To give an example, the Government’s ambition is to hire 20,000 new police officers and 50,000 nurses. To encourage individuals to join the police force or the NHS, or to motivate current workers to retire later, pay rises will have to be offered in the upcoming Spring Budget, or in sequels of this year’s fiscal trilogy. This is particularly true given widespread labour shortages, especially in professional service sectors.

What about the four fifth of workers employed in private sectors? Our report also highlights the possibility of pay spillovers from the public sector to the private sector. As public sector pay increases, pay in the private sector tends to follow within a few months. In particular, employees in the domestically facing private sector tend to benefit where workers’ bargaining power is low, such as hospitality and wholesale and retail trade.

So, will the Budget deliver a large pay rise that lifts living standards across the country? Unlikely.

A first constraint is set by the yet to be defined fiscal rules and the Government’s ambition to balance day-to-day spending over the course of Parliament. With a public sector pay bill of around £180 billion, closing the public-private sector pay gap of 3 per cent would cost more than £5 billion a year, or a quarter of a percentage point of GDP.

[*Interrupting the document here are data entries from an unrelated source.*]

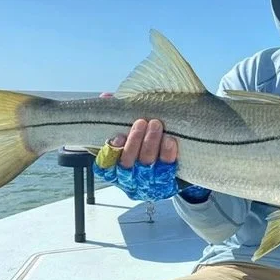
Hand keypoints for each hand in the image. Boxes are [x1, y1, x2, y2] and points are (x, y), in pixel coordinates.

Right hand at [93, 118, 209, 202]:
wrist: (174, 162)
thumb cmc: (143, 143)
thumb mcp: (128, 129)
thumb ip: (116, 114)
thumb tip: (106, 96)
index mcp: (113, 167)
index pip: (106, 163)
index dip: (111, 150)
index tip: (118, 135)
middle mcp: (127, 177)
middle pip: (128, 161)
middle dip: (135, 140)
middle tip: (142, 122)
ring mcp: (146, 182)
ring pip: (146, 164)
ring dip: (150, 143)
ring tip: (156, 125)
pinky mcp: (165, 183)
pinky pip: (166, 169)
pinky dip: (168, 154)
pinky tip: (170, 141)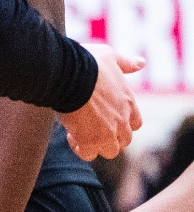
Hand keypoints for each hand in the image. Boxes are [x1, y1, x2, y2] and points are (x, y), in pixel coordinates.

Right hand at [60, 45, 144, 160]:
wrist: (70, 74)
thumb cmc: (87, 63)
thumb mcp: (110, 56)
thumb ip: (125, 63)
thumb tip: (141, 63)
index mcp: (128, 102)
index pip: (135, 124)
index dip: (122, 124)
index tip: (106, 117)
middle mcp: (122, 120)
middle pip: (123, 141)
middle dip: (109, 137)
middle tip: (90, 126)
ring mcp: (107, 132)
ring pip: (109, 151)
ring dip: (96, 145)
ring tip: (79, 133)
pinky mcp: (89, 140)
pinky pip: (88, 154)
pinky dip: (80, 149)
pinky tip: (70, 135)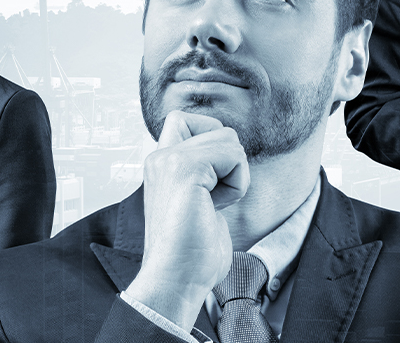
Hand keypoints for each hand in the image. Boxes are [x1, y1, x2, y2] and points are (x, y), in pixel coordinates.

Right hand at [124, 110, 248, 326]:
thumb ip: (205, 173)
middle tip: (212, 198)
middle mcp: (161, 157)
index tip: (210, 179)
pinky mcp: (186, 169)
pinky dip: (238, 183)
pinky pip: (234, 155)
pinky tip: (216, 207)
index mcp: (161, 164)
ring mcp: (171, 160)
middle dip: (230, 163)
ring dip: (235, 175)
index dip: (210, 137)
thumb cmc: (192, 252)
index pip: (184, 119)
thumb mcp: (198, 200)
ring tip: (213, 204)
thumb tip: (233, 155)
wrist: (177, 279)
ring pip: (229, 138)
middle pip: (219, 128)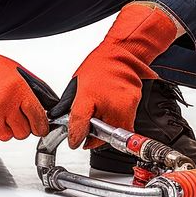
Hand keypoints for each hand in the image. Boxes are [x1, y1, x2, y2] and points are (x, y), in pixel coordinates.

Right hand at [0, 22, 55, 145]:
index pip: (38, 118)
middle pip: (23, 132)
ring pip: (7, 137)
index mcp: (19, 90)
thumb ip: (35, 90)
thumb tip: (49, 107)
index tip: (39, 128)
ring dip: (4, 129)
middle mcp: (6, 104)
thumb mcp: (17, 72)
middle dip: (21, 126)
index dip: (40, 126)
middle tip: (13, 116)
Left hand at [50, 2, 180, 148]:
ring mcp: (123, 105)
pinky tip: (112, 112)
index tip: (75, 142)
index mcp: (89, 95)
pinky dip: (118, 124)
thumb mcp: (76, 83)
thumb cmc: (99, 65)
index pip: (80, 124)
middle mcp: (108, 102)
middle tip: (87, 134)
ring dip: (107, 133)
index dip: (75, 137)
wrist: (121, 54)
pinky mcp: (134, 106)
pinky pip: (126, 124)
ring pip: (115, 133)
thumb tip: (61, 119)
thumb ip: (70, 104)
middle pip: (101, 134)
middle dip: (93, 137)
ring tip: (101, 120)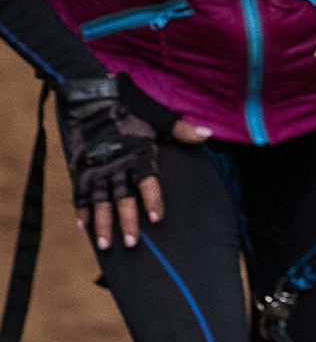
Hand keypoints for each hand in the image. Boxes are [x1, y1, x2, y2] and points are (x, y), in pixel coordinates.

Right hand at [62, 78, 211, 251]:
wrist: (92, 96)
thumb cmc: (130, 107)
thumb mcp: (159, 118)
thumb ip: (182, 131)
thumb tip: (209, 134)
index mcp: (138, 155)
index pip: (147, 183)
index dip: (152, 201)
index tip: (157, 219)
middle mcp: (116, 165)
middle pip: (123, 199)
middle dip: (127, 222)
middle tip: (133, 244)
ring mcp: (97, 168)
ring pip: (100, 202)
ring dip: (103, 224)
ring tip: (107, 245)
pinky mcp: (81, 167)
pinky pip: (80, 191)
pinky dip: (81, 208)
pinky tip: (83, 225)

Public sector pay rises will also be monitored closely by the Bank of England, especially if they spill over into the private sector. With output close to potential, there is a risk that higher pay translates into price pressures which would require tighter monetary policy.  Higher wages then may move in line with higher interest rates, leaving the typical family no better off.

Finally, in the long run pay moves in line with productivity. Productivity growth has repeatedly disappointed with the period after 2008 recording the worst productivity performance in 250 years of British economic history. Compared to a temporary increase in pay, lifting productivity growth through higher government spending and investment is undoubtedly the much bigger challenge the Government faces.

 

Disclaimer: The views in this blog post and in the published report represent those of the authors and not necessarily those of the Office of Manpower Economics.